→ EXERCISE REQUIREMENTS: From the records below, copy out exactly the lines from the one containing "neck: (307, 407)" to the one containing "right hip: (446, 443)", both included. Add nothing else.

→ ENTRIES SUPPLIED:
# # # #

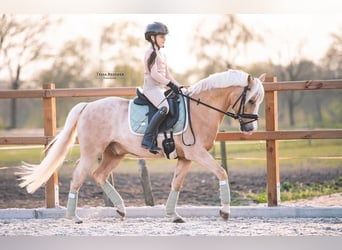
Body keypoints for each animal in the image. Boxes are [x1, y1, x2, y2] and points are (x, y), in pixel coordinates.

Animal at [16, 69, 264, 224]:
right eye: (251, 100)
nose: (250, 129)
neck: (200, 109)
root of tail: (87, 106)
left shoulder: (186, 158)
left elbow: (176, 184)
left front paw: (173, 215)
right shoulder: (197, 153)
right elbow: (222, 172)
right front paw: (224, 212)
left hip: (114, 154)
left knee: (99, 175)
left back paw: (120, 209)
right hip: (91, 153)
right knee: (78, 178)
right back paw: (74, 218)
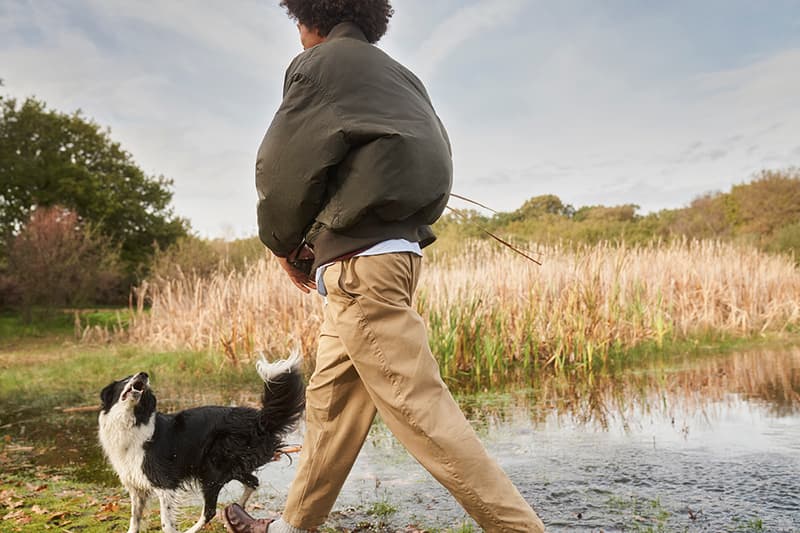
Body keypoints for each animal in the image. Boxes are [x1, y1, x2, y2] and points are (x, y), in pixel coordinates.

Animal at [97, 354, 304, 532]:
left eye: (145, 385)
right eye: (126, 378)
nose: (144, 374)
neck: (132, 420)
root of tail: (258, 418)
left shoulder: (165, 484)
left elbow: (166, 522)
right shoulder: (135, 486)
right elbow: (135, 519)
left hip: (212, 470)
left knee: (210, 510)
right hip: (228, 467)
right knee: (252, 482)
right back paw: (236, 511)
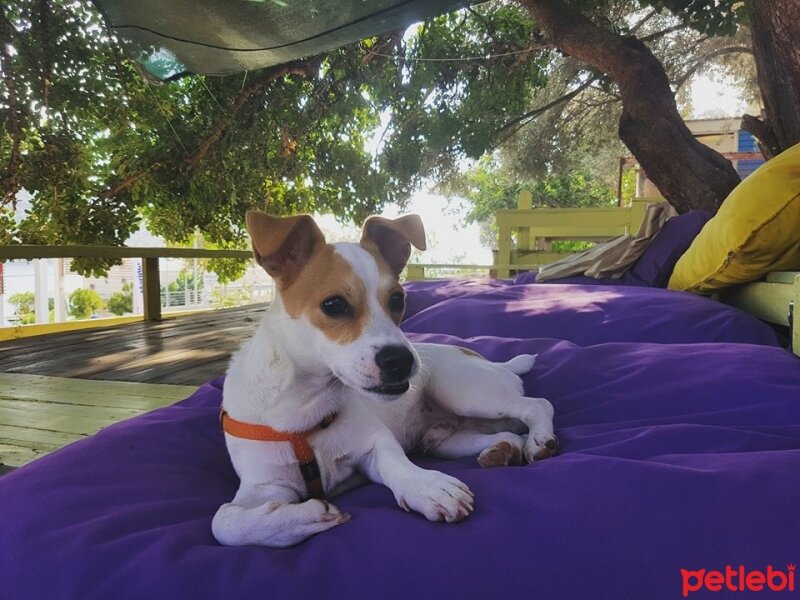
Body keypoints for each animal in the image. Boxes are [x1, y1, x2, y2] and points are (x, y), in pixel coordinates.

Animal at [212, 212, 556, 548]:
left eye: (398, 299)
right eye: (334, 305)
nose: (402, 361)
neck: (307, 407)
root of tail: (493, 362)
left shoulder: (374, 446)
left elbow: (397, 464)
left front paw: (426, 487)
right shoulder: (265, 486)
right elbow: (224, 522)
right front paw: (306, 516)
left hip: (462, 391)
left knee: (538, 405)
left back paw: (539, 440)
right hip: (446, 443)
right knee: (508, 435)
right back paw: (502, 450)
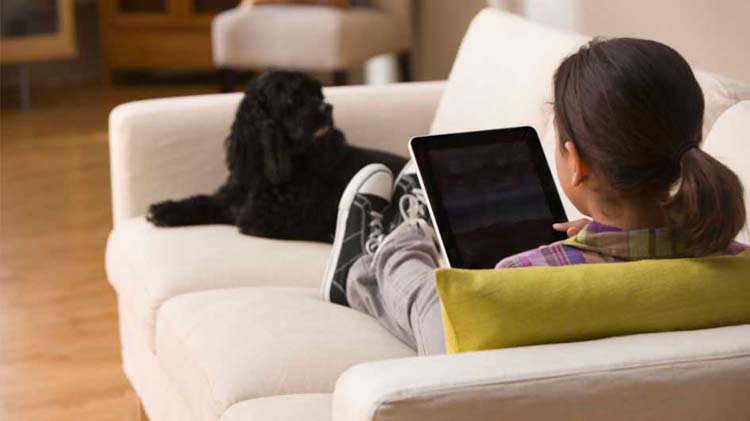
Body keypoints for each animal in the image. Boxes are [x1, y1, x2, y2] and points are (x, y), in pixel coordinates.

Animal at [147, 72, 406, 241]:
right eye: (292, 98)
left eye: (319, 95)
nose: (327, 108)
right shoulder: (232, 195)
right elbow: (203, 201)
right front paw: (164, 210)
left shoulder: (285, 214)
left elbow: (247, 218)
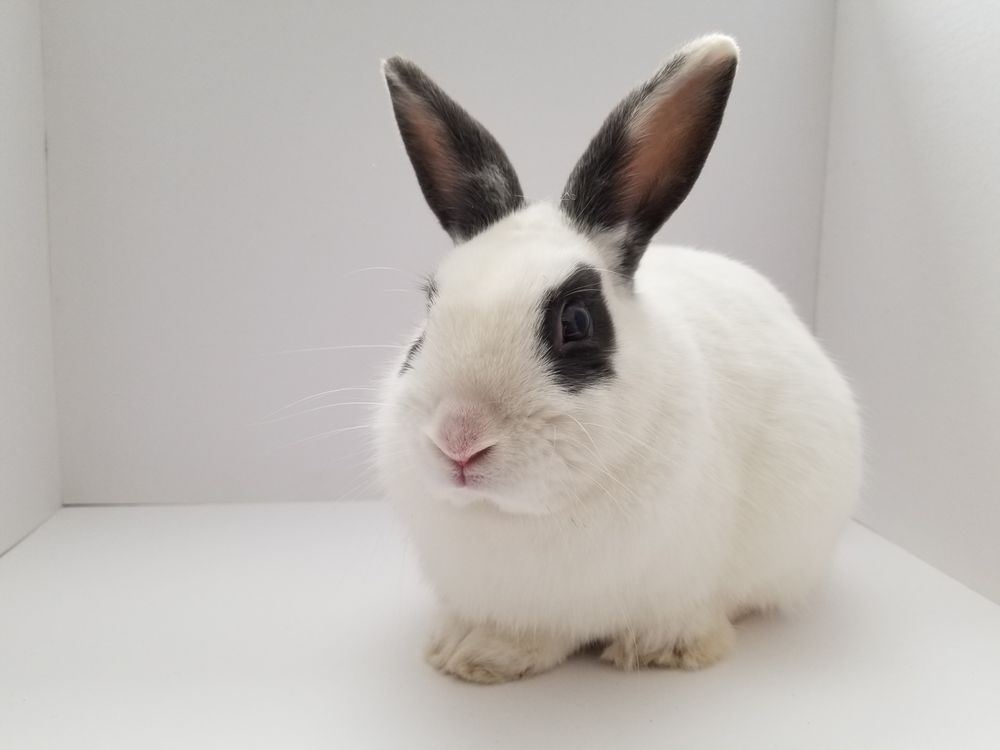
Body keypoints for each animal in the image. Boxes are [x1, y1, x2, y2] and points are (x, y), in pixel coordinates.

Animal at [375, 34, 862, 684]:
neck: (519, 516)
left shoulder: (680, 580)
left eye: (576, 322)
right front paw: (472, 653)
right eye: (429, 309)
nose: (458, 440)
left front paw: (664, 651)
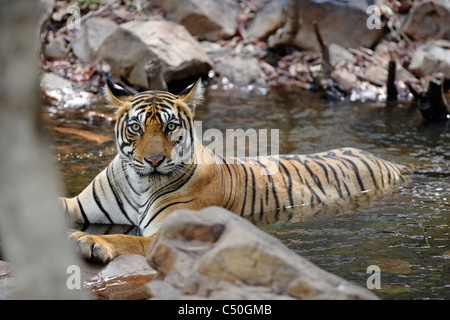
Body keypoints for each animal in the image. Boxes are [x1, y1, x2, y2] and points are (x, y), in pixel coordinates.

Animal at [62, 79, 412, 262]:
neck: (139, 183)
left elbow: (126, 239)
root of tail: (388, 160)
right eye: (135, 127)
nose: (154, 161)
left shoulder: (168, 232)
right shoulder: (79, 204)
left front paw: (90, 241)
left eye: (170, 127)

# # # #

→ TASK RESPONSE:
neck: (307, 407)
root of tail: (493, 362)
left shoulder: (374, 446)
left elbow: (397, 464)
left front paw: (426, 487)
right shoulder: (265, 486)
right elbow: (224, 522)
right front paw: (306, 516)
left hip: (462, 391)
left knee: (538, 405)
left back paw: (539, 440)
right hip: (446, 443)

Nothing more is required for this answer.